The chance that a person in cardiac arrest will survive increases when rescuers doing cardiopulmonary resuscitation (CPR) spend more time giving chest compressions, according to a multi-center study reported Sept. 14 in Circulation.
“Chest compressions move blood with oxygen to the heart and the brain to save the brain and prepare the heart to start up its own rhythm when a shock is delivered with a defibrillator," said lead study author Jim Christenson, MD, clinical professor of emergency medicine at the University of British Columbia in Vancouver. "We found that even short pauses in chest compressions were quite detrimental."
However, according to the authors, the proportion of time during CPR that rescuers spend giving chest compressions during each minute of CPR, called the chest compression fraction (CCF), is extremely variable.

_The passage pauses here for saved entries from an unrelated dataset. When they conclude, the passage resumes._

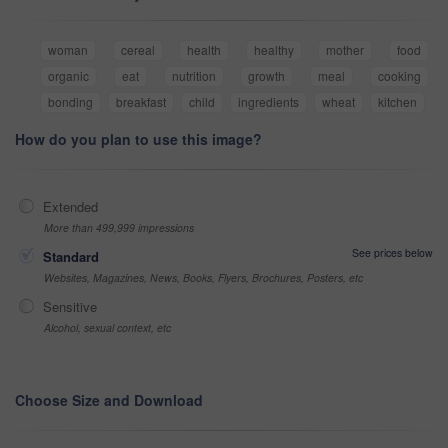
woman
cereal
health
healthy
mother
food
organic
eat
nutrition
growth
meal
cooking
bonding
breakfast
child
ingredients
wheat
kitchen
How do you plan to use this image?
Extended
More than 499,999 impressions
See prices below
Standard
Websites, Magazines, News, Books, Flyers, Brochures, Posters, etc
Sensitive
Alcohol, sexual context, etc
Choose Size and Download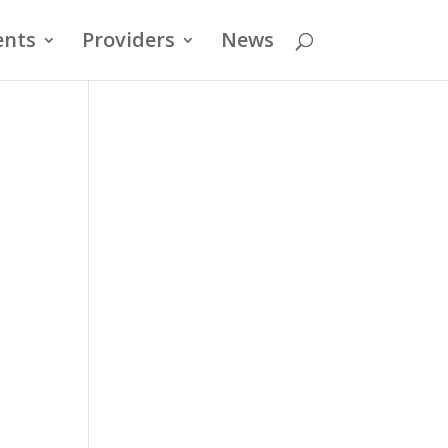
ents
Providers
News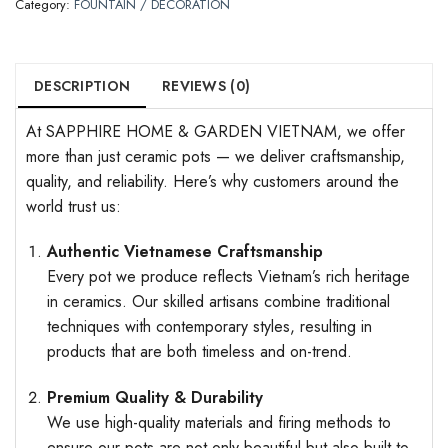
Category:
FOUNTAIN / DECORATION
DESCRIPTION
REVIEWS (0)
At SAPPHIRE HOME & GARDEN VIETNAM, we offer
more than just ceramic pots — we deliver craftsmanship,
quality, and reliability. Here’s why customers around the
world trust us:
Authentic Vietnamese Craftsmanship
Every pot we produce reflects Vietnam’s rich heritage
in ceramics. Our skilled artisans combine traditional
techniques with contemporary styles, resulting in
products that are both timeless and on-trend.
Premium Quality & Durability
We use high-quality materials and firing methods to
ensure our pots are not only beautiful but also built to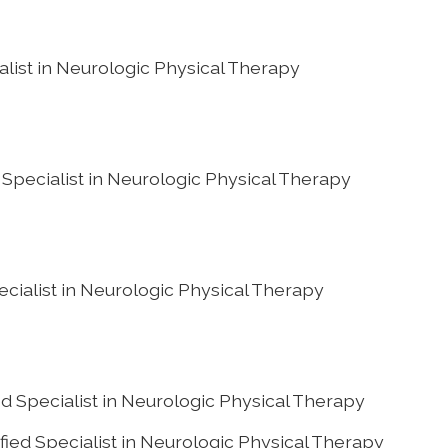
alist in Neurologic Physical Therapy
d Specialist in Neurologic Physical Therapy
ecialist in Neurologic Physical Therapy
d Specialist in Neurologic Physical Therapy
ied Specialist in Neurologic Physical Therapy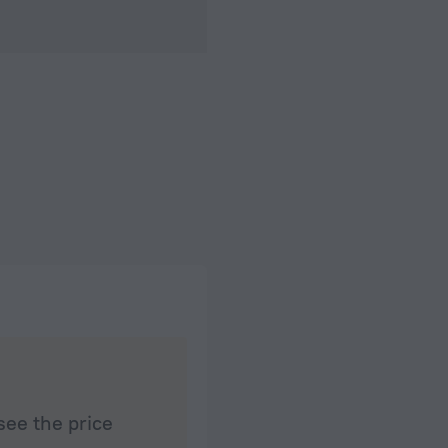
see the price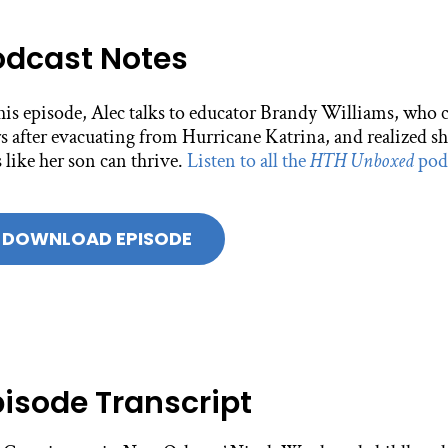
odcast Notes
this episode, Alec talks to educator Brandy Williams, who
s after evacuating from Hurricane Katrina, and realized sh
 like her son can thrive.
Listen to all the
HTH Unboxed
podc
DOWNLOAD EPISODE
pisode Transcript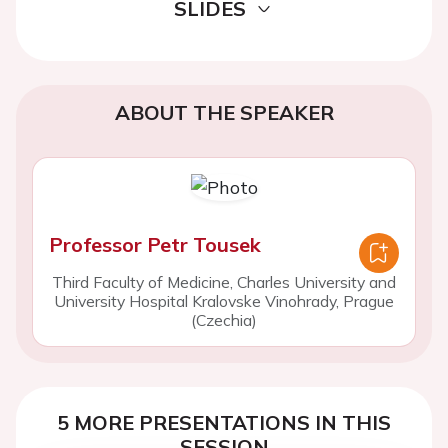
SLIDES
ABOUT THE SPEAKER
Professor Petr Tousek
Third Faculty of Medicine, Charles University and
University Hospital Kralovske Vinohrady, Prague
(Czechia)
5 MORE PRESENTATIONS IN THIS
SESSION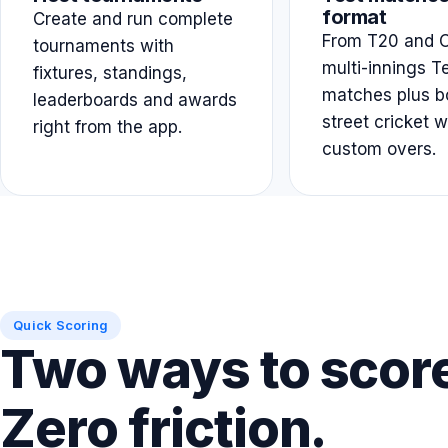
format
Create and run complete
From T20 and O
tournaments with
multi-innings T
fixtures, standings,
matches plus b
leaderboards and awards
street cricket w
right from the app.
custom overs.
Quick Scoring
Two ways to scor
Zero friction.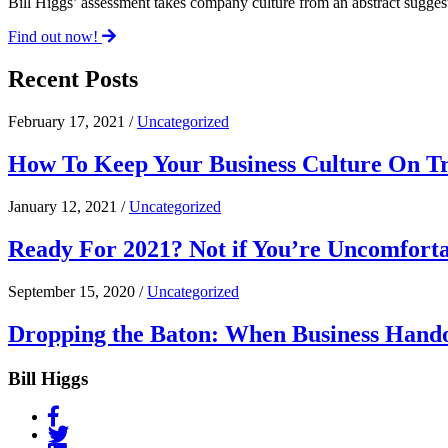
Bill Higgs’ assessment takes company culture from an abstract suggest
Find out now!
Recent Posts
February 17, 2021 /
Uncategorized
How To Keep Your Business Culture On Tr
January 12, 2021 /
Uncategorized
Ready For 2021? Not if You’re Uncomfort
September 15, 2020 /
Uncategorized
Dropping the Baton: When Business Hand
Bill Higgs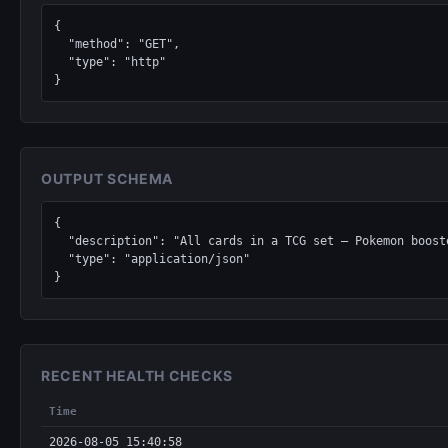
{

  "method": "GET",

  "type": "http"

}
OUTPUT SCHEMA
{

  "description": "All cards in a TCG set — Pokemon boosters, Magic: The Gathering expansions, Yu-Gi-Oh structure decks, Lorcana chapters, One Piece sets.",

  "type": "application/json"

}
RECENT HEALTH CHECKS
Time
2026-08-05 15:40:58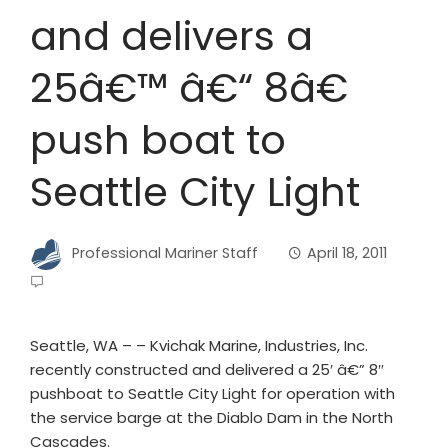
and delivers a
25â€™ â€“ 8â€
push boat to
Seattle City Light
Professional Mariner Staff
April 18, 2011
Seattle, WA – – Kvichak Marine, Industries, Inc.
recently constructed and delivered a 25′ â€” 8″
pushboat to Seattle City Light for operation with
the service barge at the Diablo Dam in the North
Cascades.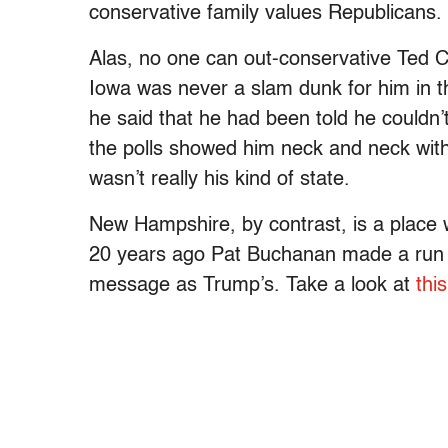
conservative family values Republicans.
Alas, no one can out-conservative Ted Cr
Iowa was never a slam dunk for him in th
he said that he had been told he couldn’t 
the polls showed him neck and neck with
wasn’t really his kind of state.
New Hampshire, by contrast, is a place whe
20 years ago Pat Buchanan made a run a
message as Trump’s. Take a look at
thi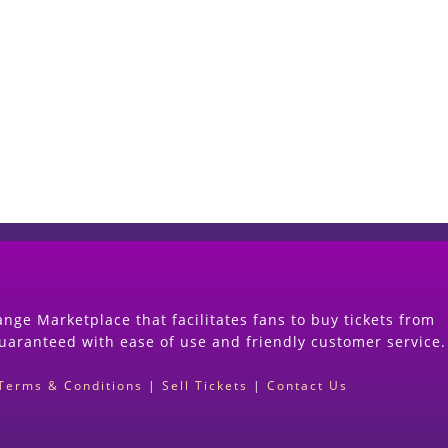
Start Selling your Tickets Now
(Search Event & click on Sell Button to Procee
nge Marketplace that facilitates fans to buy tickets from
guaranteed with ease of use and friendly customer service.
Terms & Conditions
|
Sell Tickets
|
Contact Us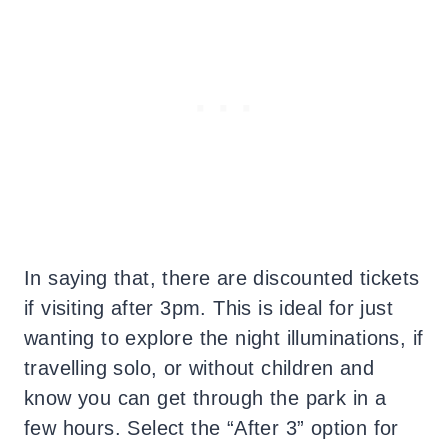
In saying that, there are discounted tickets
if visiting after 3pm. This is ideal for just
wanting to explore the night illuminations, if
travelling solo, or without children and
know you can get through the park in a
few hours. Select the “After 3” option for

Prior to 2005, interruptions to chest compressions resulted in less than 50 percent of total CPR time being spent on chest compressions. However, the 2005 American Heart Association (AHA) Guidelines for Cardiopulmonary Resuscitation and Emergency Cardiovascular Care emphasized the importance of minimizing interruptions in chest compressions. This resulted in some emergency medical services (EMS) agencies achieving a CCF between 60 percent and 85 percent, Christenson said.
The researchers analyzed data from 78 EMS agencies in seven locations that were part of the Resuscitation Outcomes Consortium, a group of 11 regional clinical centers in Canada and the U.S. that study promising out-of-hospital therapies for cardiac arrest and traumatic injury. Automated external defibrillators measured the presence and frequency of chest compressions for each patient.
Patients were studied if they had a ventricular fibrillation or pulseless ventricular tachycardia cardiac arrest prior to EMS arrival between December 2005 and March 2007. In the 506 cases analyzed, the investigators found that a return to spontaneous circulation was achieved 58 percent of the time when the CCF was zero percent to 20 percent, and up to 79 percent when the CCF was 81 percent to 100 percent.
The authors noted the slight drop in survival in the group with the highest CCF rate was likely due to the small sample size of the study and wide confidence limits, although they acknowledge the possibility of a plateau effect when CCF is above 80 percent.
"There was roughly a 10 percent increase in the chance of survival for every 10 percent increase in the chest compression fraction," Christenson said.
More study is needed to identify the ideal CCF or to show when compressions are the most important, such as immediately before or after delivery of a shock, Christenson and colleagues concluded.